● Work instructions: Whatever appears in the entries must be given again exactly.

(Exercise inputs begins)

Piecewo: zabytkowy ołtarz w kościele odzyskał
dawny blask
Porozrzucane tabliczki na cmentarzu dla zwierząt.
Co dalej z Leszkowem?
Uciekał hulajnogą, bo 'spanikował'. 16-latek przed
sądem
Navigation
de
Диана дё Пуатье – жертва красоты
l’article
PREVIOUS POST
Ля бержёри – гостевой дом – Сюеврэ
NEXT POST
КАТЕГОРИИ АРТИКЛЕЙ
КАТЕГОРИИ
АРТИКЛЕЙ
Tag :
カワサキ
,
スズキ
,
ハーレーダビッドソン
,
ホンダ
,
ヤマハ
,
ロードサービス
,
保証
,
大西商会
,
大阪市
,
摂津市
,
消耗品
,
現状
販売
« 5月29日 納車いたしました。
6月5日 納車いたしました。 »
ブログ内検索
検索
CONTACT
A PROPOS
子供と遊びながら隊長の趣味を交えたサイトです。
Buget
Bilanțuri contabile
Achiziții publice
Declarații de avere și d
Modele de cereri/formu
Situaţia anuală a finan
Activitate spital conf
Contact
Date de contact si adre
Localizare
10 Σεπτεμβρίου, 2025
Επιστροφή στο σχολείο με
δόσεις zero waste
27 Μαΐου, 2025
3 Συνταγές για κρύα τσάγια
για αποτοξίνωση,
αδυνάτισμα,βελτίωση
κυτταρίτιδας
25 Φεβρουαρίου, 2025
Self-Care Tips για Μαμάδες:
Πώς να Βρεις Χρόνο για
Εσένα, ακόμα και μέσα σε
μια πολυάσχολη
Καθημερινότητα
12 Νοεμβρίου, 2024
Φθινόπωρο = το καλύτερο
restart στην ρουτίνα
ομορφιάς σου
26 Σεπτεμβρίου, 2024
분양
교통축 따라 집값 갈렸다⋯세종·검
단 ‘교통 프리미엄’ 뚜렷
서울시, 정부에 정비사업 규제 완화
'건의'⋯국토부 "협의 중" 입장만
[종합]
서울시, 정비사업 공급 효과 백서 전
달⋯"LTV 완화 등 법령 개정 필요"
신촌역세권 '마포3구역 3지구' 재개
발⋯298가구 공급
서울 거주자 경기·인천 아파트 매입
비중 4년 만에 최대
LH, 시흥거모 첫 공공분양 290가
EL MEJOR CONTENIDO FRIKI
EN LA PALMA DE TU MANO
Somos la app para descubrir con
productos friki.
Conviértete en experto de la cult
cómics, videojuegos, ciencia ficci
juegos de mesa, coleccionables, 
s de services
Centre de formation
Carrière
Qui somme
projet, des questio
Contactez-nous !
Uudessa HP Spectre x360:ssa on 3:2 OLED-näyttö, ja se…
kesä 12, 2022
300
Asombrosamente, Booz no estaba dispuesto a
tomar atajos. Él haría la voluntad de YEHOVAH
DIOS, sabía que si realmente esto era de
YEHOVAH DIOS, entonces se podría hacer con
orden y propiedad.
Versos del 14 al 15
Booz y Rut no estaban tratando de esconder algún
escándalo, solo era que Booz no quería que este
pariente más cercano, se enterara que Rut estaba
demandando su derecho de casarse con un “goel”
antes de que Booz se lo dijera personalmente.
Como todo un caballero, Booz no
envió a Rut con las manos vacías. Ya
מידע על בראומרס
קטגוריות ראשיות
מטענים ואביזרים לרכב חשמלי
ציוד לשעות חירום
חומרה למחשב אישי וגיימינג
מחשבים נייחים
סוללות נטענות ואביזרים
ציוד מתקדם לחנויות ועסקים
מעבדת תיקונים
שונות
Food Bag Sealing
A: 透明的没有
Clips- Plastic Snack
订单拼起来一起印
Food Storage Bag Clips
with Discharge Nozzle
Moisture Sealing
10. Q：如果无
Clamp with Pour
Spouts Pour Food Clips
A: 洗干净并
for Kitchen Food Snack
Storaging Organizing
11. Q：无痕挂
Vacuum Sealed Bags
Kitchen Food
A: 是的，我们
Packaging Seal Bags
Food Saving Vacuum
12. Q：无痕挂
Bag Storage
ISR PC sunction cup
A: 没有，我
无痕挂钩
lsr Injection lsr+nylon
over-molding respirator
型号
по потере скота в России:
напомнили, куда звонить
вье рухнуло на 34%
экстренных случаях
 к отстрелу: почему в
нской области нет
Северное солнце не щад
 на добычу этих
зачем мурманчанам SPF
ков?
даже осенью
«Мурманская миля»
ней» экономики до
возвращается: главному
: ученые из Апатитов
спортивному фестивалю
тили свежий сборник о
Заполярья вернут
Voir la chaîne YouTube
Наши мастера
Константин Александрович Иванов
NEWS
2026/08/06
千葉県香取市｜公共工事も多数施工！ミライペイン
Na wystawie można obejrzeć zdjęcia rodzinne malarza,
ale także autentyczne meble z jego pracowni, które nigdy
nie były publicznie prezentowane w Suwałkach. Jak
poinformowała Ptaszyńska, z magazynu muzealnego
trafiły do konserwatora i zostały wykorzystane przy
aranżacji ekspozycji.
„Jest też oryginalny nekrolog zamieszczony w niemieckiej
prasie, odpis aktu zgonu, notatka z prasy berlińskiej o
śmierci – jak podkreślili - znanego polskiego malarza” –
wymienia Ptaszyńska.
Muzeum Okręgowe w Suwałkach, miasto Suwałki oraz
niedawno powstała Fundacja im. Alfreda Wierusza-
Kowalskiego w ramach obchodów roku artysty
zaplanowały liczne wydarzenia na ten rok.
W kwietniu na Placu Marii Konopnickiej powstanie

(Exercise inputs ends)

● Answer box:
Piecewo: zabytkowy ołtarz w kościele odzyskał
dawny blask
Porozrzucane tabliczki na cmentarzu dla zwierząt.
Co dalej z Leszkowem?
Uciekał hulajnogą, bo 'spanikował'. 16-latek przed
sądem
Navigation
de
Диана дё Пуатье – жертва красоты
l’article
PREVIOUS POST
Ля бержёри – гостевой дом – Сюеврэ
NEXT POST
КАТЕГОРИИ АРТИКЛЕЙ
КАТЕГОРИИ
АРТИКЛЕЙ
Tag :
カワサキ
,
スズキ
,
ハーレーダビッドソン
,
ホンダ
,
ヤマハ
,
ロードサービス
,
保証
,
大西商会
,
大阪市
,
摂津市
,
消耗品
,
現状
販売
« 5月29日 納車いたしました。
6月5日 納車いたしました。 »
ブログ内検索
検索
CONTACT
A PROPOS
子供と遊びながら隊長の趣味を交えたサイトです。
Buget
Bilanțuri contabile
Achiziții publice
Declarații de avere și d
Modele de cereri/formu
Situaţia anuală a finan
Activitate spital conf
Contact
Date de contact si adre
Localizare
10 Σεπτεμβρίου, 2025
Επιστροφή στο σχολείο με
δόσεις zero waste
27 Μαΐου, 2025
3 Συνταγές για κρύα τσάγια
για αποτοξίνωση,
αδυνάτισμα,βελτίωση
κυτταρίτιδας
25 Φεβρουαρίου, 2025
Self-Care Tips για Μαμάδες:
Πώς να Βρεις Χρόνο για
Εσένα, ακόμα και μέσα σε
μια πολυάσχολη
Καθημερινότητα
12 Νοεμβρίου, 2024
Φθινόπωρο = το καλύτερο
restart στην ρουτίνα
ομορφιάς σου
26 Σεπτεμβρίου, 2024
분양
교통축 따라 집값 갈렸다⋯세종·검
단 ‘교통 프리미엄’ 뚜렷
서울시, 정부에 정비사업 규제 완화
'건의'⋯국토부 "협의 중" 입장만
[종합]
서울시, 정비사업 공급 효과 백서 전
달⋯"LTV 완화 등 법령 개정 필요"
신촌역세권 '마포3구역 3지구' 재개
발⋯298가구 공급
서울 거주자 경기·인천 아파트 매입
비중 4년 만에 최대
LH, 시흥거모 첫 공공분양 290가
EL MEJOR CONTENIDO FRIKI
EN LA PALMA DE TU MANO
Somos la app para descubrir con
productos friki.
Conviértete en experto de la cult
cómics, videojuegos, ciencia ficci
juegos de mesa, coleccionables, 
s de services
Centre de formation
Carrière
Qui somme
projet, des questio
Contactez-nous !
Uudessa HP Spectre x360:ssa on 3:2 OLED-näyttö, ja se…
kesä 12, 2022
300
Asombrosamente, Booz no estaba dispuesto a
tomar atajos. Él haría la voluntad de YEHOVAH
DIOS, sabía que si realmente esto era de
YEHOVAH DIOS, entonces se podría hacer con
orden y propiedad.
Versos del 14 al 15
Booz y Rut no estaban tratando de esconder algún
escándalo, solo era que Booz no quería que este
pariente más cercano, se enterara que Rut estaba
demandando su derecho de casarse con un “goel”
antes de que Booz se lo dijera personalmente.
Como todo un caballero, Booz no
envió a Rut con las manos vacías. Ya
מידע על בראומרס
קטגוריות ראשיות
מטענים ואביזרים לרכב חשמלי
ציוד לשעות חירום
חומרה למחשב אישי וגיימינג
מחשבים נייחים
סוללות נטענות ואביזרים
ציוד מתקדם לחנויות ועסקים
מעבדת תיקונים
שונות
Food Bag Sealing
A: 透明的没有
Clips- Plastic Snack
订单拼起来一起印
Food Storage Bag Clips
with Discharge Nozzle
Moisture Sealing
10. Q：如果无
Clamp with Pour
Spouts Pour Food Clips
A: 洗干净并
for Kitchen Food Snack
Storaging Organizing
11. Q：无痕挂
Vacuum Sealed Bags
Kitchen Food
A: 是的，我们
Packaging Seal Bags
Food Saving Vacuum
12. Q：无痕挂
Bag Storage
ISR PC sunction cup
A: 没有，我
无痕挂钩
lsr Injection lsr+nylon
over-molding respirator
型号
по потере скота в России:
напомнили, куда звонить
вье рухнуло на 34%
экстренных случаях
 к отстрелу: почему в
нской области нет
Северное солнце не щад
 на добычу этих
зачем мурманчанам SPF
ков?
даже осенью
«Мурманская миля»
ней» экономики до
возвращается: главному
: ученые из Апатитов
спортивному фестивалю
тили свежий сборник о
Заполярья вернут
Voir la chaîne YouTube
Наши мастера
Константин Александрович Иванов
NEWS
2026/08/06
千葉県香取市｜公共工事も多数施工！ミライペイン
Na wystawie można obejrzeć zdjęcia rodzinne malarza,
ale także autentyczne meble z jego pracowni, które nigdy
nie były publicznie prezentowane w Suwałkach. Jak
poinformowała Ptaszyńska, z magazynu muzealnego
trafiły do konserwatora i zostały wykorzystane przy
aranżacji ekspozycji.
„Jest też oryginalny nekrolog zamieszczony w niemieckiej
prasie, odpis aktu zgonu, notatka z prasy berlińskiej o
śmierci – jak podkreślili - znanego polskiego malarza” –
wymienia Ptaszyńska.
Muzeum Okręgowe w Suwałkach, miasto Suwałki oraz
niedawno powstała Fundacja im. Alfreda Wierusza-
Kowalskiego w ramach obchodów roku artysty
zaplanowały liczne wydarzenia na ten rok.
W kwietniu na Placu Marii Konopnickiej powstanie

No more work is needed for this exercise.